Ünlü ekonomist Daron Acemoğlu, Türkiye’nin ekonomisi hakkında yaptığı değerlendirmelerle dikkatleri bir kez daha üzerine çekti.

Acemoğlu, sosyal medya hesabı üzerinden yaptığı paylaşımda Türkiye’nin ekonomik problemlerinin yapısal olduğunu ve bu sorunlara yanıt getirecek bir yaklaşımın olmadığını belirtti. Ayrıca, Türkiye’nin önündeki en büyük tehlikenin “böyle vasat bir şekilde devam etmesi” olduğunu vurguladı.

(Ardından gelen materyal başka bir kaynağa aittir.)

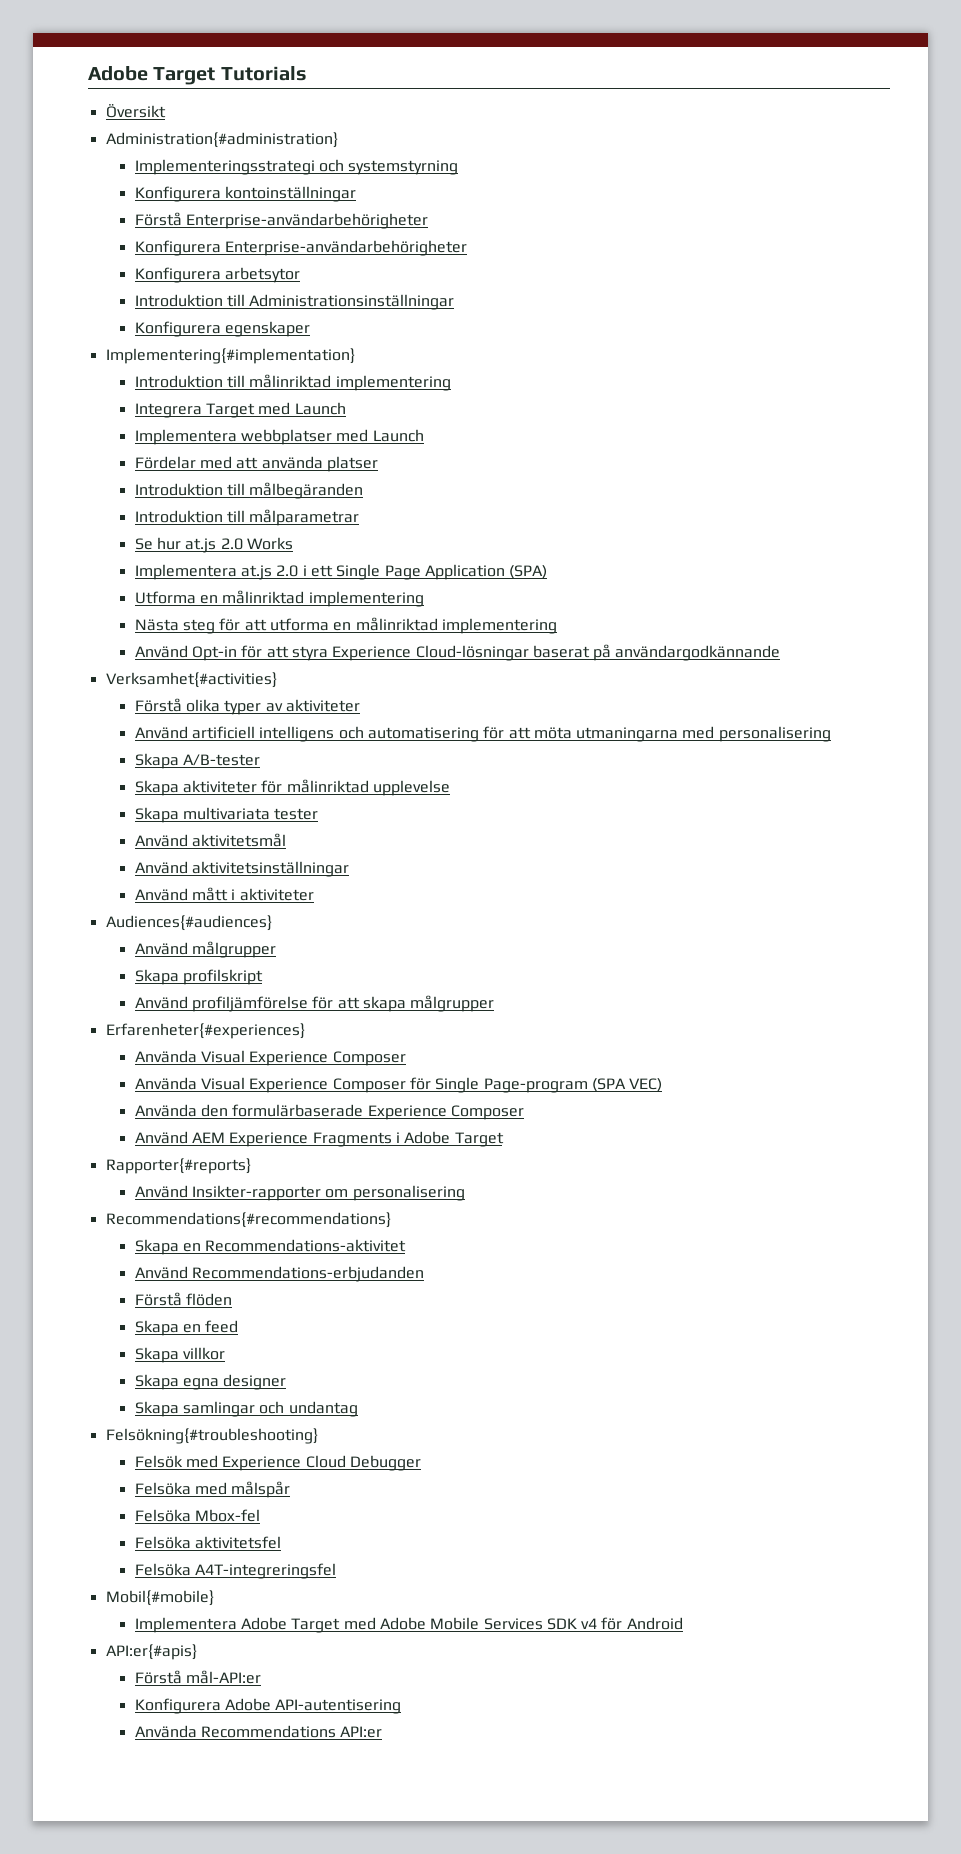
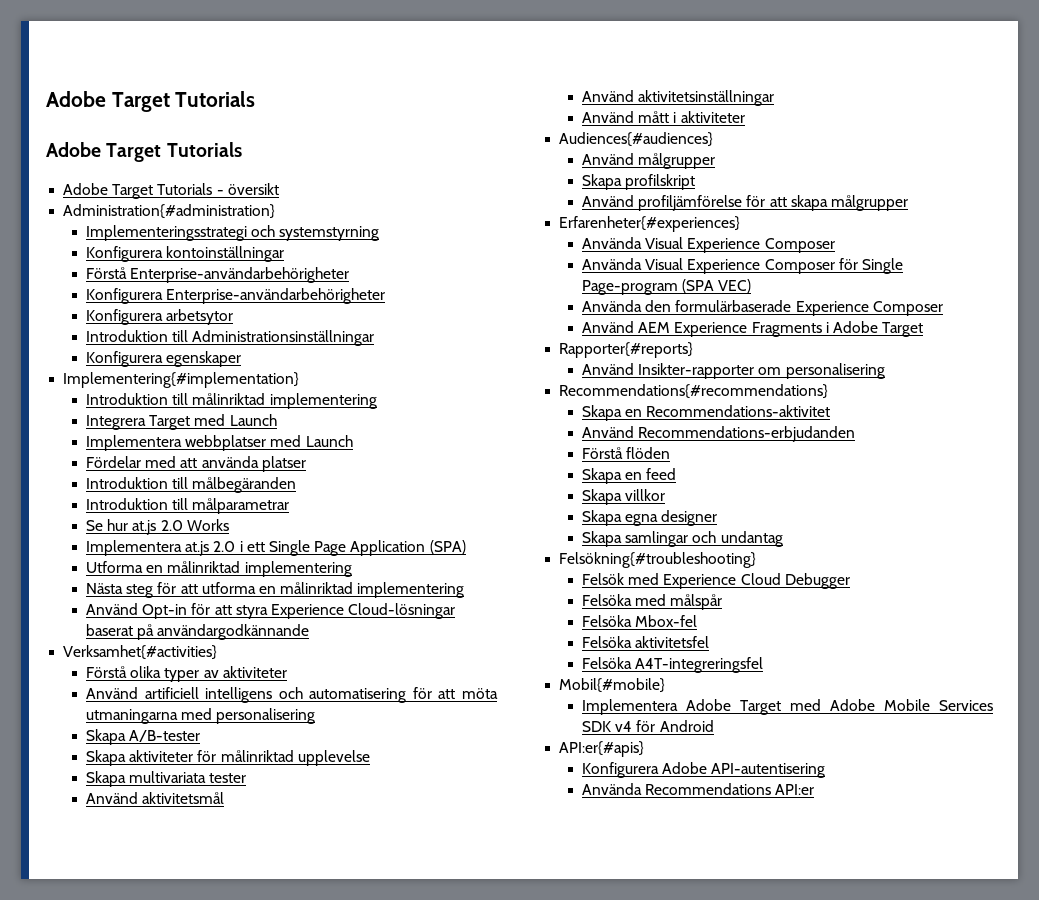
[88,66,307,85] [105,104,166,118] Adobe Target Tutorials // Översikt -> [46,91,256,112] [46,142,242,162] [63,183,279,199] Adobe Target Tutorials // Adobe Target Tutorials // Adobe Target Tutorials - översikt
[134,1670,261,1684] // Förstå mål-API:er -> (645, 749) none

Acemoğlu, Mehmet Şimşek’in atanmasından sonra yabancı ve Türk yatırımcıların daha iyimser bir yaklaşım sergilediğini belirten Acemoğlu, rasyonel politikaların Türk ekonomisine katkıda bulunabileceğini ifade etti. Ancak bu yaklaşımın Türkiye’nin ekonomik sorunlarına çözüm getirmesinin gerçekçi olup olmadığı konusunda şüpheleri olduğunu dile getirdi.

Acemoğlu, Türkiye’deki ekonomik problemlerin yapısal olduğunu vurgulayarak, Türkiye’nin son yıllarda düşük kaliteli bir büyüme kaydettiğini ve teknolojik ilerlemenin ve verimliliğin çok az arttığı bir durumda olduğunu ifade etti. Faiz oranlarının düşük reel faizlerden daha az negatif seviyelere çıkmasının bu yapısal sorunlara büyük bir katkı sağlamayacağını belirtti. Türk ekonomisinin potansiyelinin yüksek olduğunu ve daha kaliteli bir şekilde büyüme gösterebileceğini söyledi. Genç nüfus, girişimcilik potansiyeli ve üretkenlik artışı gösteren şirketler gibi faktörlerin Türkiye için önemli bir potansiyel oluşturduğunu ifade etti.

Acemoğlu, Türkiye’nin önündeki en büyük tehlikenin “böyle vasat bir şekilde devam etmesi” olduğunu vurguladı. Bu potansiyelin gerçeğe dönüştürülmesi için kurumsal reformlara ihtiyaç olduğunu belirtti. Yolsuzluğun azaltılması, rekabetin artırılması, politik belirsizliğin azaltılması ve yargı kurumlarının iyileştirilmesi gibi önlemlerin önemli olduğunu ifade etti. Ayrıca, teknoloji, eğitim ve işçilerin üretkenliğine yapılan yatırımların da büyük önem taşıdığını belirtti. Türkiye’nin düşük kaliteli büyüme ile birkaç on yıl daha devam etmesinin potansiyelinin kaybedilmesi anlamına geleceğini ve bu süre zarfında nüfusun yaşlanmaya başlayacağını ve yapay zeka gibi teknolojilerin Türkiye’yi daha da geride bırakabileceğini ifade etti.